Pesquisa Quaest revela cenário polarizado com Lula à frente e Flávio Bolsonaro consolidado como principal adversário
Pesquisa Quaest mostra Lula liderando as Eleições 2026 com vantagem reduzida e Flávio Bolsonaro consolidado como principal adversário.
Contexto atual das Eleições 2026 e liderança de Lula
As Eleições 2026 apresentam um cenário polarizado e competitivo, conforme a pesquisa Genial/Quaest realizada entre os dias 5 e 9 de fevereiro de 2026. Lula (PT) mantém a liderança em todos os cenários estimulados para o primeiro turno, com percentuais que variam entre 35% e 39%, evidenciando uma vantagem real, porém limitada. Flávio Bolsonaro (PL) aparece consolidado como o principal adversário, alcançando entre 29% e 33% nas simulações. A margem de diferença entre os dois candidatos oscila entre 4 e 8 pontos percentuais, sinalizando uma disputa acirrada desde o início da campanha.
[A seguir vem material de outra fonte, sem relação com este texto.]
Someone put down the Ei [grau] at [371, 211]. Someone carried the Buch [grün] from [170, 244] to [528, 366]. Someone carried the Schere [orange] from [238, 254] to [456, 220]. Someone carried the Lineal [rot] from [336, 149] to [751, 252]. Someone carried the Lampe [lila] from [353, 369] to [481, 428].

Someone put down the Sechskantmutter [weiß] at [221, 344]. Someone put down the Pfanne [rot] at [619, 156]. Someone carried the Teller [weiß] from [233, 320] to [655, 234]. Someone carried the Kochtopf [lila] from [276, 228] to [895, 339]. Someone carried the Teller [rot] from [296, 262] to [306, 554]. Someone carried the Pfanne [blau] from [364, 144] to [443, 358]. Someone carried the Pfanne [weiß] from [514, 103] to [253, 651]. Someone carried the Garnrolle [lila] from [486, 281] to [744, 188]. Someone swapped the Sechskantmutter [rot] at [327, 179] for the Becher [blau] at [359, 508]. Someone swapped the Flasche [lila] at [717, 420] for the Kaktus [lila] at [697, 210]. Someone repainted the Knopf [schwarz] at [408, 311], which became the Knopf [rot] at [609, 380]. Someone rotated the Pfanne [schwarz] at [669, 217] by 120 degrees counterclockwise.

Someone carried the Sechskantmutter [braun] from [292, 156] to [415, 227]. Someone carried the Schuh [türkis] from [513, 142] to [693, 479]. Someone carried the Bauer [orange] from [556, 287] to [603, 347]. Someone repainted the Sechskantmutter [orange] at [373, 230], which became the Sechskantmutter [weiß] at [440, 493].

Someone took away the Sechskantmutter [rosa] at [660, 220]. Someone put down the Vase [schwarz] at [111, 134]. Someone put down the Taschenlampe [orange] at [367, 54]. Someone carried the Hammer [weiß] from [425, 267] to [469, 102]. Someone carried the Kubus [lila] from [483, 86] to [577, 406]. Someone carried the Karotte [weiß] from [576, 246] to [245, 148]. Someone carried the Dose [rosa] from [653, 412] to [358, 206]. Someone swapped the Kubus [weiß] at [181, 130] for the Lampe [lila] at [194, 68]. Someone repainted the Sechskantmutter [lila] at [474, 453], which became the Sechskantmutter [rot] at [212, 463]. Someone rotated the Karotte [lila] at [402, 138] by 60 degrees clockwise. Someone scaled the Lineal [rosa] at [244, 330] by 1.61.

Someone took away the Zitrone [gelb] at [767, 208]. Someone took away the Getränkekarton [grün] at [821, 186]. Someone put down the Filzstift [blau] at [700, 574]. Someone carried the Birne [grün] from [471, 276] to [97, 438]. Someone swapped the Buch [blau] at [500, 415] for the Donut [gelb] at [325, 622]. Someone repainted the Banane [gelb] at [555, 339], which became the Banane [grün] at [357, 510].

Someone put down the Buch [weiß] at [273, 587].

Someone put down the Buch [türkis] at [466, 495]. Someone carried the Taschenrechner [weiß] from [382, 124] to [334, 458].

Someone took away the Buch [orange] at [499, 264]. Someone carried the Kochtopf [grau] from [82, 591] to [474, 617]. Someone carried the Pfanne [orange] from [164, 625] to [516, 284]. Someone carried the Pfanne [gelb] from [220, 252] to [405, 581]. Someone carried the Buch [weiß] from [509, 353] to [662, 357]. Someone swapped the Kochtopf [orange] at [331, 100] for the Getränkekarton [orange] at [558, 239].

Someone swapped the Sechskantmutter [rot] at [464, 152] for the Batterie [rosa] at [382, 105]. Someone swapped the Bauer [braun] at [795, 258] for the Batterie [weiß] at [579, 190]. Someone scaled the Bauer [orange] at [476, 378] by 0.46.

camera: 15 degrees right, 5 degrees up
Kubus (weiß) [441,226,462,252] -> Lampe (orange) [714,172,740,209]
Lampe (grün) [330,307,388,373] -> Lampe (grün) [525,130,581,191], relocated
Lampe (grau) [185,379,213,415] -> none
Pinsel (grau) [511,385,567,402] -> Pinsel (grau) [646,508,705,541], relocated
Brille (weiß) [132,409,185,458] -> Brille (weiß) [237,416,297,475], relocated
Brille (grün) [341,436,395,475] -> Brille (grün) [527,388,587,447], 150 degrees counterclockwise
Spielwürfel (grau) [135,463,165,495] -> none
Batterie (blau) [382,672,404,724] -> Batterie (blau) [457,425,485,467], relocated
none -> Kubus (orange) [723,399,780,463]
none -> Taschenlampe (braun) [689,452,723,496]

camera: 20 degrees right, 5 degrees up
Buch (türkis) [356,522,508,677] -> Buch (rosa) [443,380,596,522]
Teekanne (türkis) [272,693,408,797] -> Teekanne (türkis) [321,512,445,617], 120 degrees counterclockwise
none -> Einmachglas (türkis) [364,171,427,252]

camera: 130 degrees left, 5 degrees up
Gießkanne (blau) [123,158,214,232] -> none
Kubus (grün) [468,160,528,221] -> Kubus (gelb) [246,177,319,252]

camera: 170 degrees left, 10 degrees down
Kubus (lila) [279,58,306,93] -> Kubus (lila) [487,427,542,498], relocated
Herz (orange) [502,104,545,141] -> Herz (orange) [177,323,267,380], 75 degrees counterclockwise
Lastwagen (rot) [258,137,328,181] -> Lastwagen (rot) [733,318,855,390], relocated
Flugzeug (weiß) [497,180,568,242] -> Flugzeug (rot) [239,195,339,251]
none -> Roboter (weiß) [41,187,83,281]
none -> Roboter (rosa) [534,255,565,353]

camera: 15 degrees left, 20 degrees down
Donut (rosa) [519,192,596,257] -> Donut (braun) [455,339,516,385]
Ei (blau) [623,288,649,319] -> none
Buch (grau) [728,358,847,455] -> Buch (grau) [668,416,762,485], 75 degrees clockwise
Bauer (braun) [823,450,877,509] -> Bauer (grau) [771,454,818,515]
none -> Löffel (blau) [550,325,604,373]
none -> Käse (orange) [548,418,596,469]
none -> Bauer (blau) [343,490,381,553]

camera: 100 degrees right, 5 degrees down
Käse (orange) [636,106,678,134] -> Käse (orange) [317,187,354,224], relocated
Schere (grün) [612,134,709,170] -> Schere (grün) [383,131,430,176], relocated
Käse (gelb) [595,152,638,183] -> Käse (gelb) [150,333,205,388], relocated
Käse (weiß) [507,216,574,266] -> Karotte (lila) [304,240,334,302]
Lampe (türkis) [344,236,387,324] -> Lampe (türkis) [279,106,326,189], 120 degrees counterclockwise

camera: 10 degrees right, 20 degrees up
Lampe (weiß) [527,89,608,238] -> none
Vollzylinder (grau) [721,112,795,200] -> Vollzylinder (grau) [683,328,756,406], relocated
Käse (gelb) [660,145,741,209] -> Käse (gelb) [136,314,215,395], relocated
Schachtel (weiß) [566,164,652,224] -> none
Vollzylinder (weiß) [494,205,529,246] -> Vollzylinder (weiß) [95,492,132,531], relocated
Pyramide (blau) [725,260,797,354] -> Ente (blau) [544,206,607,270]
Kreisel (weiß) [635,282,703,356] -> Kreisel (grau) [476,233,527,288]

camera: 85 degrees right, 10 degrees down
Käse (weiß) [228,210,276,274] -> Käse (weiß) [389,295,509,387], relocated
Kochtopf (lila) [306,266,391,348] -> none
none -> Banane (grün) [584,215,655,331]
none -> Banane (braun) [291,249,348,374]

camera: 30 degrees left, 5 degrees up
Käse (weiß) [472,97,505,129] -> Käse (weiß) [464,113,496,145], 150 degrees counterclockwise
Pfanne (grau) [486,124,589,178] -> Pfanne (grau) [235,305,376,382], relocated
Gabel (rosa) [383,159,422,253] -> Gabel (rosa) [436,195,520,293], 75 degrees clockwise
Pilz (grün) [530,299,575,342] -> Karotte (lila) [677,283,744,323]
Consolidação de Flávio Bolsonaro como principal nome da oposição
Flávio Bolsonaro tem conseguido estruturar sua candidatura a partir do apoio maciço do eleitorado bolsonarista, que representa 92% dos seus votos, além de atrair 65% dos eleitores de direita não alinhados ao bolsonarismo. Esse crescimento tem reduzido a dispersão da direita e transformado o capital simbólico do sobrenome Bolsonaro em capital eleitoral crescente. Contudo, Flávio ainda enfrenta o desafio de conquistar o eleitor independente, segmento fundamental para ampliar sua base e superar o teto natural da direita. A capacidade de ampliar seu apelo para além do núcleo ideológico será determinante para o sucesso de sua candidatura.
Polarização eleitoral e o papel do medo no comportamento do eleitor
A pesquisa demonstra que a polarização entre Lula e Flávio Bolsonaro permanece equilibrada, medida pelo indicador do “medo”: 44% dos eleitores manifestam maior receio da volta da família Bolsonaro, enquanto 41% temem a continuidade do governo Lula. Esse empate técnico indica que a eleição será fortemente marcada pela rejeição, com candidatos buscando reduzir o medo e a desaprovação no eleitorado independente. Para Lula, o desafio é contornar o desgaste governamental que pode alimentar a rejeição; para Flávio, a tarefa é minimizar o temor associado ao retorno do bolsonarismo.
Avaliação do governo Lula e seus impactos nas Eleições 2026
Apesar de liderar a disputa, Lula enfrenta uma desaprovação maior que a aprovação de seu governo, com 49% dos entrevistados desaprovando e 45% aprovando sua gestão. A avaliação qualitativa reforça essa percepção, com 39% considerando o governo negativo e 33% positivo. Além disso, 42% dos eleitores percebem que a situação do país está pior em comparação a mandatos anteriores, contra 20% que avaliam melhora. Essa dinâmica revela que a força eleitoral de Lula atualmente reside mais na estrutura política e na rejeição ao adversário do que no entusiasmo. O agravamento dessa avaliação pode reduzir sua vantagem eleitoral.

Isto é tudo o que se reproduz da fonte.